Obj. ID: 38454
Jewish printed books Luach, Fürth, 1788
This text was prepared by William Gross:
The Hebrew or Jewish calendar (הַלּוּחַ הָעִבְרִי, ha'luach ha'ivri) is a lunisolar calendar used today predominantly for Jewish religious observances. It determines the dates for Jewish holidays and the appropriate public reading of Torah portions, yahrzeits (dates to commemorate the death of a relative), and daily Psalm readings, among many ceremonial uses. In Israel, it is used for religious purposes, provides a time frame for agriculture and is an official calendar for civil purposes, although the latter usage has been steadily declining in favor of the Gregorian calendar.
The present Hebrew calendar is the product of evolution, including a Babylonian influence. Until the Tannaitic period (approximately 10–220 CE) the calendar employed a new crescent moon, with an additional month normally added every two or three years to correct for the difference between twelve lunar months and the solar year. When to add it was based on observation of natural agriculture-related events. Through the Amoraic period (200–500 CE) and into the Geonic period, this system was gradually displaced by the mathematical rules used today. The principles and rules were fully codified by Maimonides in the Mishneh Torah in the 12th century. Maimonides' work also replaced counting "years since the destruction of the Temple" with the modern creation-era Anno Mundi.
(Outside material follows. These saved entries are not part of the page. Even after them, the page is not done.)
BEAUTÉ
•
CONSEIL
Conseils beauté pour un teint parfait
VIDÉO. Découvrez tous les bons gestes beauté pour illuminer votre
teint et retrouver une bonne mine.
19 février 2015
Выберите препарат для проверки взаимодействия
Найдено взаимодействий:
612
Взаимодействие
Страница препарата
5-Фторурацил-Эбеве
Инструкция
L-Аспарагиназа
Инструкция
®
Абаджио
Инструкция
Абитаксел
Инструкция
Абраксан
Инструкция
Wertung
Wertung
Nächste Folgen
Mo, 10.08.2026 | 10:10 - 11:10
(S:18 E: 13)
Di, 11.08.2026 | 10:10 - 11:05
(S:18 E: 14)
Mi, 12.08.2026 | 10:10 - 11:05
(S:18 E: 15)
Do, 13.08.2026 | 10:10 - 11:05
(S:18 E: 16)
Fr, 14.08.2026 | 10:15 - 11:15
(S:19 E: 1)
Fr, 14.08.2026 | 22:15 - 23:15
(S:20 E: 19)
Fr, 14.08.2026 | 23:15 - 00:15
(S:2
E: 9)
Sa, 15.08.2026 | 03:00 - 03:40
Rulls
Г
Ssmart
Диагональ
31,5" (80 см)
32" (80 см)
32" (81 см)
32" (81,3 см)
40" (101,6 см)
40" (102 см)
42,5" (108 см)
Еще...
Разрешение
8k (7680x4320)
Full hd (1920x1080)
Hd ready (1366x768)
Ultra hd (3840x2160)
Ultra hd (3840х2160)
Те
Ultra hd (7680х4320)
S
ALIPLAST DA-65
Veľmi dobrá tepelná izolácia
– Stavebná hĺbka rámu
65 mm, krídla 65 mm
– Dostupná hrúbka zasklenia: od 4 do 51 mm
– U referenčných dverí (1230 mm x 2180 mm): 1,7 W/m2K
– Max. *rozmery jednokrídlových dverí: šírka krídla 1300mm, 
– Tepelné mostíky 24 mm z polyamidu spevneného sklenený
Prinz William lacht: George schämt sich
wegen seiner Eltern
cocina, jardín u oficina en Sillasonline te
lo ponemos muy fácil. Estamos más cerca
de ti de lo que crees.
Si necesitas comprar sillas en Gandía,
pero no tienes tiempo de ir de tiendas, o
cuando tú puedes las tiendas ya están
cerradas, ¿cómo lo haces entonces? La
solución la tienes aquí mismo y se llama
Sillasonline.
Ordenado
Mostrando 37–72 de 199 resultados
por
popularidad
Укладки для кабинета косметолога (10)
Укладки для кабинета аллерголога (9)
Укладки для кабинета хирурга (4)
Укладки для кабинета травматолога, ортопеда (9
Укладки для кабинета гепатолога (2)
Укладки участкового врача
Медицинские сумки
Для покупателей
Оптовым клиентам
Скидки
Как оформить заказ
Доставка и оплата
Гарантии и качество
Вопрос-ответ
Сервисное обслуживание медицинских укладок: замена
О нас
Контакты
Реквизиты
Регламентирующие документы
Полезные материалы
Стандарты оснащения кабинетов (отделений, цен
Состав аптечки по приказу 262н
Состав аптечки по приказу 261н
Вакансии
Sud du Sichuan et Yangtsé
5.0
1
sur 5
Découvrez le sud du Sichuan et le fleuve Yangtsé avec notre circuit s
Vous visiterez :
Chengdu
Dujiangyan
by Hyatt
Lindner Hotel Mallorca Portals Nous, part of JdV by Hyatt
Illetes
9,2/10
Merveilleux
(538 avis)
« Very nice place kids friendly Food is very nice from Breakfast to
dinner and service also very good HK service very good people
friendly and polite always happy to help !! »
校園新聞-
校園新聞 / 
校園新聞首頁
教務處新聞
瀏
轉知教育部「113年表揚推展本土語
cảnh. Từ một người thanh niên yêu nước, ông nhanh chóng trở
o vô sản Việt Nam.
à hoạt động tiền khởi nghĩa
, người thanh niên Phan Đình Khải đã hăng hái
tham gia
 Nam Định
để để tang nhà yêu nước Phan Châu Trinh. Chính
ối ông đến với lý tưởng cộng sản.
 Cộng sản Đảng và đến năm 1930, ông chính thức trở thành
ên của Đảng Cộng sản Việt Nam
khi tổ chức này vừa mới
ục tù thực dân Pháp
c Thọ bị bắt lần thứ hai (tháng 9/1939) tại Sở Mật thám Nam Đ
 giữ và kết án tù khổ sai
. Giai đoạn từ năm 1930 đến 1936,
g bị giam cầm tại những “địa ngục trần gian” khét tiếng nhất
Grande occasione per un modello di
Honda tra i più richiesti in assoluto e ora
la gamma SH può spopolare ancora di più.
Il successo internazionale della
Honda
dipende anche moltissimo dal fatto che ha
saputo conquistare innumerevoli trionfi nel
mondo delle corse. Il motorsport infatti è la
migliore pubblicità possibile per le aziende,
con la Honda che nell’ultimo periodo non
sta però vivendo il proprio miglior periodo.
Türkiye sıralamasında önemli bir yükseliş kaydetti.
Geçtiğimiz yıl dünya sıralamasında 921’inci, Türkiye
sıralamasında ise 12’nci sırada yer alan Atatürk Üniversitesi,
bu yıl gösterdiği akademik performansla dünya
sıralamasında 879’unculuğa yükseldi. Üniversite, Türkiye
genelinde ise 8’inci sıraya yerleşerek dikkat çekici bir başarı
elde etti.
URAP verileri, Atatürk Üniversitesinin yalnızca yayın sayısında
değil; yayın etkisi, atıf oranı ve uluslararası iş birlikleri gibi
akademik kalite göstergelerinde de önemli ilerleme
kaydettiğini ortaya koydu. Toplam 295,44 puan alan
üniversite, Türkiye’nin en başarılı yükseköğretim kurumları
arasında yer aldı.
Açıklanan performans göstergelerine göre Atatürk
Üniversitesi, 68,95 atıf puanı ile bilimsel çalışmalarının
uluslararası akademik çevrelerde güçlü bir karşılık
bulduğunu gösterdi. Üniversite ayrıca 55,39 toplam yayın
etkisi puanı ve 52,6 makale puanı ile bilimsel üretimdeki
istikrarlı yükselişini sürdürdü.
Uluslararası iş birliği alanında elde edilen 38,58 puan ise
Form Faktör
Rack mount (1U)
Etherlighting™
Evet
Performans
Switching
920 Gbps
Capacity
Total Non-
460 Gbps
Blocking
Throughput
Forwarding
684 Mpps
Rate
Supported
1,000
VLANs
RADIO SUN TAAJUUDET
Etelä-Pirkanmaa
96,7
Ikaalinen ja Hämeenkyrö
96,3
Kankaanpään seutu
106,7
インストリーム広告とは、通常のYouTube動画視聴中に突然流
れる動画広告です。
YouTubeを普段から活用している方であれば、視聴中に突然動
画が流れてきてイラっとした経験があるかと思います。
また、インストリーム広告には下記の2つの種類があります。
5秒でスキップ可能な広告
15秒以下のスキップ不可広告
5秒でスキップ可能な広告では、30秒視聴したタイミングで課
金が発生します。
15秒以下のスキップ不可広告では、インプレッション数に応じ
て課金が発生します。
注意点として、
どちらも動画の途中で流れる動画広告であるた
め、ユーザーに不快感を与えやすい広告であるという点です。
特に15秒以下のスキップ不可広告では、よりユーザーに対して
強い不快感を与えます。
The Hebrew lunar year is about eleven days shorter than the solar cycle and uses the 19-year Metonic cycle to bring it into line with the solar cycle, with the addition of an intercalary month every two or three years, for a total of seven times per 19 years. Even with this intercalation, the average Hebrew calendar year is longer by about 6 minutes and 40 seconds than the current mean solar year, so that every 217 years the Hebrew calendar will fall a day behind the current mean solar year; and about every 231 years it will fall a day behind the Gregorian calendar year.
The calendar is central to daily Jewish life. Events, ceremonies, rituals and prayers are all determined by the monthly lunar cycle. Therefore calendars are an essential aspect of Jewish life and have long been calculated and produced, as evidenced by the large number of Hebrew books and manuscripts dealing with this cycle and its accurate determination, as well as the number of manuscript and printed calendars that have been produced every year in both wall and booklet form. The advent of printing naturally increased both the number of calendars made and the wide-spread nature of distribution. Yearly calendars are by nature ephemera and are usually discarded after use.
The accurate recording of dates and times is essential to the practice of the jewish religion. Calendars with dates of important events in the Jewish cycle were printed often. But, as yearly calendars are a prime sort of ephemera and were discarded after their usefulness ended every year, early examples are quite rare.
This pocket calendar was printed in Fuerth in Bavaria and was preserved in the genizah (the place in the synagogue that objects with Hebrew letters, which were considered holy, were preserved for burial) of Westheim, another town in the area. The city mentioned on the title page as the place of printing is Sulzbach even though the printing was done in Fuerth. This is a known phenomenon in Hebrew printing, apparently to put on the title page places that had a greater meaning for quality printing that the actual place where the printing was executed. The printer used a woodcut illustration to decorate the calendar that also appears one of the aleph-bet school charts exhibited here. When a printer wanted to fill an otherwise empty space, he used whatever woodblock that came to hand, often resulting in the same illustrations adorning a number of different printed objects.